- _WHAT YOU WILL DO_
A single number is the answer: the count of lines below that contain "Table".
══ DATASET EXTRACT ══
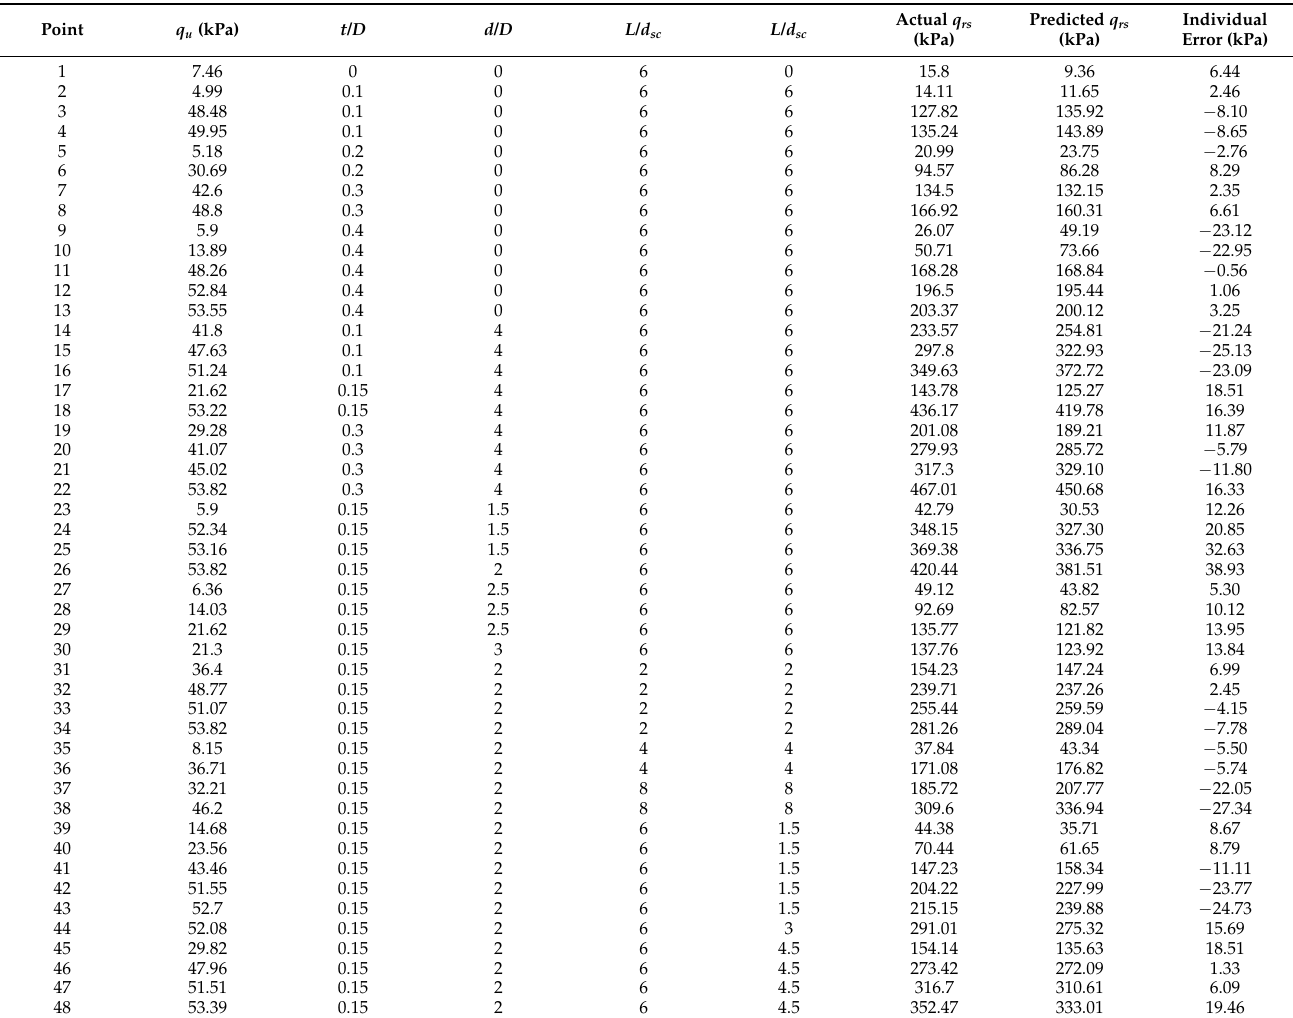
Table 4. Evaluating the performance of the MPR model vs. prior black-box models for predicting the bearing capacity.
═══
══ DATASET EXTRACT ══
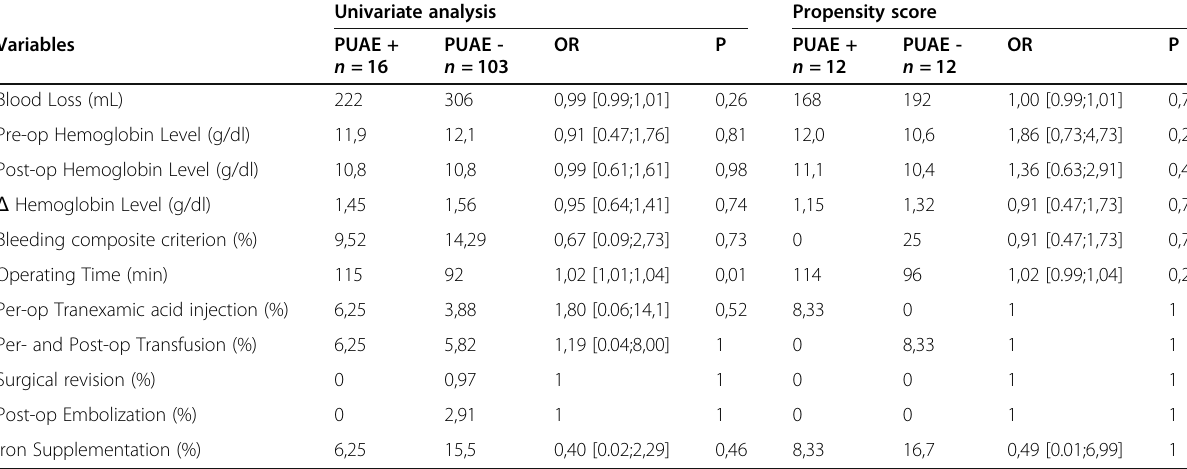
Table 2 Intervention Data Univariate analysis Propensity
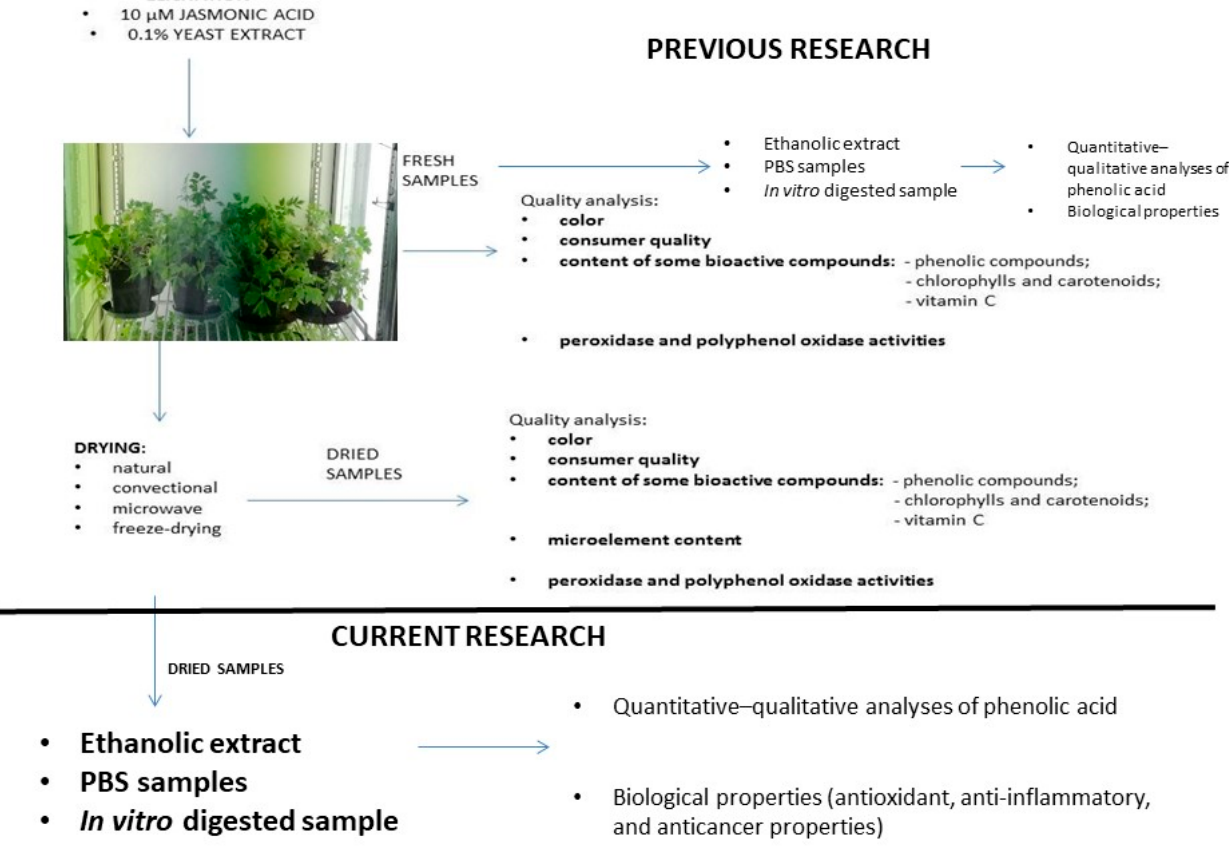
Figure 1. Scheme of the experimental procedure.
═══
══ DATASET EXTRACT ══
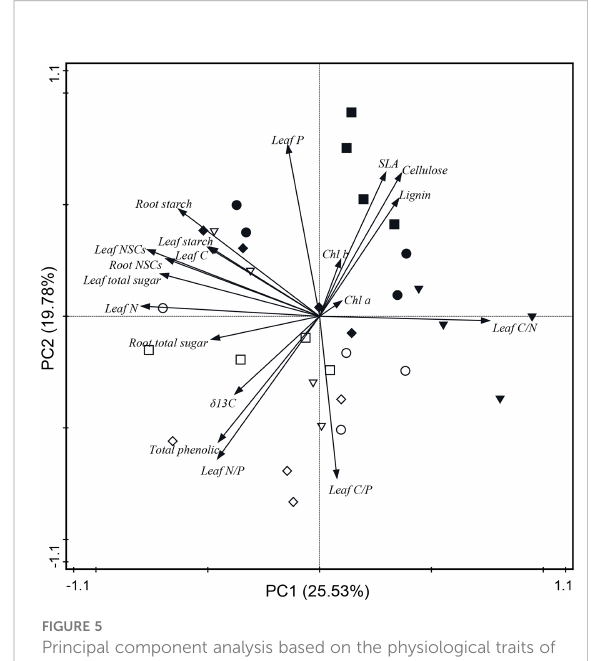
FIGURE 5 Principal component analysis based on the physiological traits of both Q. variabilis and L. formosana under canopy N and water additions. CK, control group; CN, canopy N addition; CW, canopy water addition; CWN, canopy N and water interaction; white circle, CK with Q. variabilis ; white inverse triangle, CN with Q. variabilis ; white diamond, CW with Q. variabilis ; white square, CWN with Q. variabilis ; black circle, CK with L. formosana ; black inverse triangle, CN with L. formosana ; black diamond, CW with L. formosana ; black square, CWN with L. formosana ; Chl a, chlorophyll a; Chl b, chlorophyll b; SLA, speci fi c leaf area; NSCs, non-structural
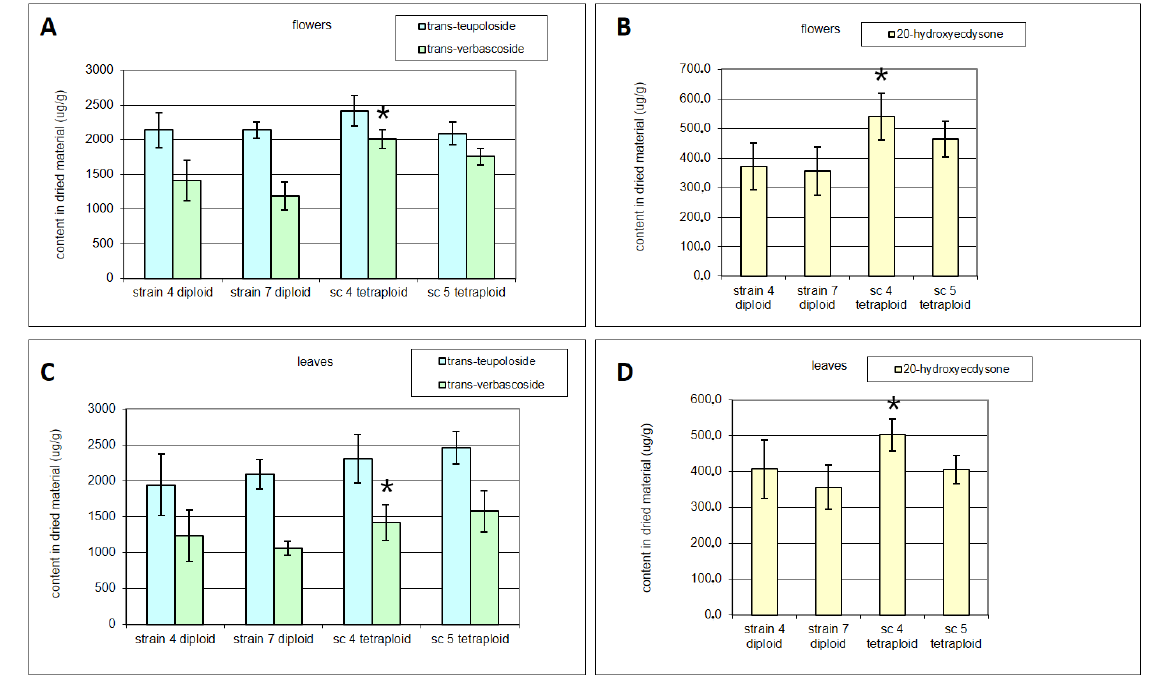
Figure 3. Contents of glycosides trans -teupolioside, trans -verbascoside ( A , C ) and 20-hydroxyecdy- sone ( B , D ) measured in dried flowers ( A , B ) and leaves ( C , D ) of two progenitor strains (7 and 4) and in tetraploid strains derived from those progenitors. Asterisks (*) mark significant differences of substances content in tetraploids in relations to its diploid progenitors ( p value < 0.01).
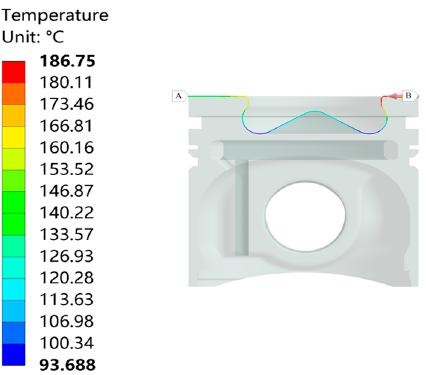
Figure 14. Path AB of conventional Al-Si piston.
═══
- _RESULT FOR THIS TASK_
2